═══ MATERIAL PROVIDED ═══

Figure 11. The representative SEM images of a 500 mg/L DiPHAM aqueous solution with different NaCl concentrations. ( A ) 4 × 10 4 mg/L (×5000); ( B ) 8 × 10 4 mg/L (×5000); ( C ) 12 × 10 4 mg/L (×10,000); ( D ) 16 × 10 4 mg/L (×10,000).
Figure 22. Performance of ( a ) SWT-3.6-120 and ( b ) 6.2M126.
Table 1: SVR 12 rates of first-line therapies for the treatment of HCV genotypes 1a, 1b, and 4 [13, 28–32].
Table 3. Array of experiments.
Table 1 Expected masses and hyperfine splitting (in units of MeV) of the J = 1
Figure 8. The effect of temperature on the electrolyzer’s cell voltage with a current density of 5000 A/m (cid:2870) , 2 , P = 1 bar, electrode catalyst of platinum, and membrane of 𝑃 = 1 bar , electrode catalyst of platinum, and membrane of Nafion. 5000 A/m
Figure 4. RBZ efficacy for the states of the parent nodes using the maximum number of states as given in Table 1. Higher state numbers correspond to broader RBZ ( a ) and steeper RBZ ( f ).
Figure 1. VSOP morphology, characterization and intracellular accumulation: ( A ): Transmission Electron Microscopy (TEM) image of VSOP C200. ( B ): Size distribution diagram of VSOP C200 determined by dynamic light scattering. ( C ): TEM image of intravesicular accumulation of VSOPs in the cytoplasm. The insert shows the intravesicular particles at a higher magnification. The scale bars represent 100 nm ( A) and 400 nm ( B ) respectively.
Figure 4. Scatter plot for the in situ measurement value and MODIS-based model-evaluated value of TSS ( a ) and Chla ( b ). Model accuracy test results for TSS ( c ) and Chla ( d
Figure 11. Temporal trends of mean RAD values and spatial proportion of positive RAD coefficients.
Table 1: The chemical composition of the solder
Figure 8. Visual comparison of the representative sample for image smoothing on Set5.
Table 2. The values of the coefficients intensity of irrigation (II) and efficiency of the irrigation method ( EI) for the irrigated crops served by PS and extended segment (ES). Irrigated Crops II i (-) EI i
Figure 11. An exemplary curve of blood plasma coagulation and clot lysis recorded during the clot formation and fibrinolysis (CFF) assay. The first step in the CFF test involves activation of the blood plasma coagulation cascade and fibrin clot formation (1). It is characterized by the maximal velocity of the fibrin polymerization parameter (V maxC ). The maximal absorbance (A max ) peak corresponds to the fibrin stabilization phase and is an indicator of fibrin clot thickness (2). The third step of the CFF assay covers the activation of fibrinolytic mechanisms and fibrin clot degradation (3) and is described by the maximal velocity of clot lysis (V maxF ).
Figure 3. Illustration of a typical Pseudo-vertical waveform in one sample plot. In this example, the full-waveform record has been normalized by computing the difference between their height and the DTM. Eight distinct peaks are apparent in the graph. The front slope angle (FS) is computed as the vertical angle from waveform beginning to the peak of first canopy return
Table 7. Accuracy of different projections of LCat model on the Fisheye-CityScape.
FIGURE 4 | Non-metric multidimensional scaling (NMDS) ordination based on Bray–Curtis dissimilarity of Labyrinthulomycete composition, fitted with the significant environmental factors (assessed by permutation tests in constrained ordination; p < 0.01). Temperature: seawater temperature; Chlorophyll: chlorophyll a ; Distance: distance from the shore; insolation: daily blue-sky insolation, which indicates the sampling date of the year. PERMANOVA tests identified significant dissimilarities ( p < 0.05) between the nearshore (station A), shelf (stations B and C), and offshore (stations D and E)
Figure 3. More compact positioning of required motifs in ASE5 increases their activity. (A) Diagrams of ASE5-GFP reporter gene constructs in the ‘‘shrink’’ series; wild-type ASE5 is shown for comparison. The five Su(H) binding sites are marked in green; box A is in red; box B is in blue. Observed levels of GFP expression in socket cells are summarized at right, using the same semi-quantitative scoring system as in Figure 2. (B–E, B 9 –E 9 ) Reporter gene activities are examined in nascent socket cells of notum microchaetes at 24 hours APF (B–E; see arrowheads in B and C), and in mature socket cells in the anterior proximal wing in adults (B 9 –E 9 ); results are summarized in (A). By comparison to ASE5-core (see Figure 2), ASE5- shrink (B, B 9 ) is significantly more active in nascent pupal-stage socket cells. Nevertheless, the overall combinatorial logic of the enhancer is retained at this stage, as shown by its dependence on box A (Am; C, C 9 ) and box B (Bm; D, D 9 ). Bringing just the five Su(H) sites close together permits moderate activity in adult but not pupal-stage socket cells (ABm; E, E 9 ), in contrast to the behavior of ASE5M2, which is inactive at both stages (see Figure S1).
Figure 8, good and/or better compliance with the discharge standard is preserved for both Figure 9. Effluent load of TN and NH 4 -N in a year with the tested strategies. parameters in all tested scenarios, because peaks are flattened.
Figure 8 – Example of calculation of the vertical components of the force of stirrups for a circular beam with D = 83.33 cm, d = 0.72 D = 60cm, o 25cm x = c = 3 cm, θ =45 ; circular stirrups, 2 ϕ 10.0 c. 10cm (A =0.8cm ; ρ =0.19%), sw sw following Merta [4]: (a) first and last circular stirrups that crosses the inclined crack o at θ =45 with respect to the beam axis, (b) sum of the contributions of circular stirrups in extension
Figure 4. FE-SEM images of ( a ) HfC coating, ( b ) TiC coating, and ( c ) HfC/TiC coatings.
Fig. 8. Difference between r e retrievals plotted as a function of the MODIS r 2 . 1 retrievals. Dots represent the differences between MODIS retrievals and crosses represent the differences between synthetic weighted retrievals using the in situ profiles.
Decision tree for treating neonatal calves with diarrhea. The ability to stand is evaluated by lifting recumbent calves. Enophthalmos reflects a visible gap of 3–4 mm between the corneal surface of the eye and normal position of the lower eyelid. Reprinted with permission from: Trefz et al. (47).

═══

Each of the records should be written out again, exactly as it reads.

*OUTPUT OF THE TASK:*
Figure 11. The representative SEM images of a 500 mg/L DiPHAM aqueous solution with different NaCl concentrations. ( A ) 4 × 10 4 mg/L (×5000); ( B ) 8 × 10 4 mg/L (×5000); ( C ) 12 × 10 4 mg/L (×10,000); ( D ) 16 × 10 4 mg/L (×10,000).
Figure 22. Performance of ( a ) SWT-3.6-120 and ( b ) 6.2M126.
Table 1: SVR 12 rates of first-line therapies for the treatment of HCV genotypes 1a, 1b, and 4 [13, 28–32].
Table 3. Array of experiments.
Table 1 Expected masses and hyperfine splitting (in units of MeV) of the J = 1
Figure 8. The effect of temperature on the electrolyzer’s cell voltage with a current density of 5000 A/m (cid:2870) , 2 , P = 1 bar, electrode catalyst of platinum, and membrane of 𝑃 = 1 bar , electrode catalyst of platinum, and membrane of Nafion. 5000 A/m
Figure 4. RBZ efficacy for the states of the parent nodes using the maximum number of states as given in Table 1. Higher state numbers correspond to broader RBZ ( a ) and steeper RBZ ( f ).
Figure 1. VSOP morphology, characterization and intracellular accumulation: ( A ): Transmission Electron Microscopy (TEM) image of VSOP C200. ( B ): Size distribution diagram of VSOP C200 determined by dynamic light scattering. ( C ): TEM image of intravesicular accumulation of VSOPs in the cytoplasm. The insert shows the intravesicular particles at a higher magnification. The scale bars represent 100 nm ( A) and 400 nm ( B ) respectively.
Figure 4. Scatter plot for the in situ measurement value and MODIS-based model-evaluated value of TSS ( a ) and Chla ( b ). Model accuracy test results for TSS ( c ) and Chla ( d
Figure 11. Temporal trends of mean RAD values and spatial proportion of positive RAD coefficients.
Table 1: The chemical composition of the solder
Figure 8. Visual comparison of the representative sample for image smoothing on Set5.
Table 2. The values of the coefficients intensity of irrigation (II) and efficiency of the irrigation method ( EI) for the irrigated crops served by PS and extended segment (ES). Irrigated Crops II i (-) EI i
Figure 11. An exemplary curve of blood plasma coagulation and clot lysis recorded during the clot formation and fibrinolysis (CFF) assay. The first step in the CFF test involves activation of the blood plasma coagulation cascade and fibrin clot formation (1). It is characterized by the maximal velocity of the fibrin polymerization parameter (V maxC ). The maximal absorbance (A max ) peak corresponds to the fibrin stabilization phase and is an indicator of fibrin clot thickness (2). The third step of the CFF assay covers the activation of fibrinolytic mechanisms and fibrin clot degradation (3) and is described by the maximal velocity of clot lysis (V maxF ).
Figure 3. Illustration of a typical Pseudo-vertical waveform in one sample plot. In this example, the full-waveform record has been normalized by computing the difference between their height and the DTM. Eight distinct peaks are apparent in the graph. The front slope angle (FS) is computed as the vertical angle from waveform beginning to the peak of first canopy return
Table 7. Accuracy of different projections of LCat model on the Fisheye-CityScape.
FIGURE 4 | Non-metric multidimensional scaling (NMDS) ordination based on Bray–Curtis dissimilarity of Labyrinthulomycete composition, fitted with the significant environmental factors (assessed by permutation tests in constrained ordination; p < 0.01). Temperature: seawater temperature; Chlorophyll: chlorophyll a ; Distance: distance from the shore; insolation: daily blue-sky insolation, which indicates the sampling date of the year. PERMANOVA tests identified significant dissimilarities ( p < 0.05) between the nearshore (station A), shelf (stations B and C), and offshore (stations D and E)
Figure 3. More compact positioning of required motifs in ASE5 increases their activity. (A) Diagrams of ASE5-GFP reporter gene constructs in the ‘‘shrink’’ series; wild-type ASE5 is shown for comparison. The five Su(H) binding sites are marked in green; box A is in red; box B is in blue. Observed levels of GFP expression in socket cells are summarized at right, using the same semi-quantitative scoring system as in Figure 2. (B–E, B 9 –E 9 ) Reporter gene activities are examined in nascent socket cells of notum microchaetes at 24 hours APF (B–E; see arrowheads in B and C), and in mature socket cells in the anterior proximal wing in adults (B 9 –E 9 ); results are summarized in (A). By comparison to ASE5-core (see Figure 2), ASE5- shrink (B, B 9 ) is significantly more active in nascent pupal-stage socket cells. Nevertheless, the overall combinatorial logic of the enhancer is retained at this stage, as shown by its dependence on box A (Am; C, C 9 ) and box B (Bm; D, D 9 ). Bringing just the five Su(H) sites close together permits moderate activity in adult but not pupal-stage socket cells (ABm; E, E 9 ), in contrast to the behavior of ASE5M2, which is inactive at both stages (see Figure S1).
Figure 8, good and/or better compliance with the discharge standard is preserved for both Figure 9. Effluent load of TN and NH 4 -N in a year with the tested strategies. parameters in all tested scenarios, because peaks are flattened.
Figure 8 – Example of calculation of the vertical components of the force of stirrups for a circular beam with D = 83.33 cm, d = 0.72 D = 60cm, o 25cm x = c = 3 cm, θ =45 ; circular stirrups, 2 ϕ 10.0 c. 10cm (A =0.8cm ; ρ =0.19%), sw sw following Merta [4]: (a) first and last circular stirrups that crosses the inclined crack o at θ =45 with respect to the beam axis, (b) sum of the contributions of circular stirrups in extension
Figure 4. FE-SEM images of ( a ) HfC coating, ( b ) TiC coating, and ( c ) HfC/TiC coatings.
Fig. 8. Difference between r e retrievals plotted as a function of the MODIS r 2 . 1 retrievals. Dots represent the differences between MODIS retrievals and crosses represent the differences between synthetic weighted retrievals using the in situ profiles.
Decision tree for treating neonatal calves with diarrhea. The ability to stand is evaluated by lifting recumbent calves. Enophthalmos reflects a visible gap of 3–4 mm between the corneal surface of the eye and normal position of the lower eyelid. Reprinted with permission from: Trefz et al. (47).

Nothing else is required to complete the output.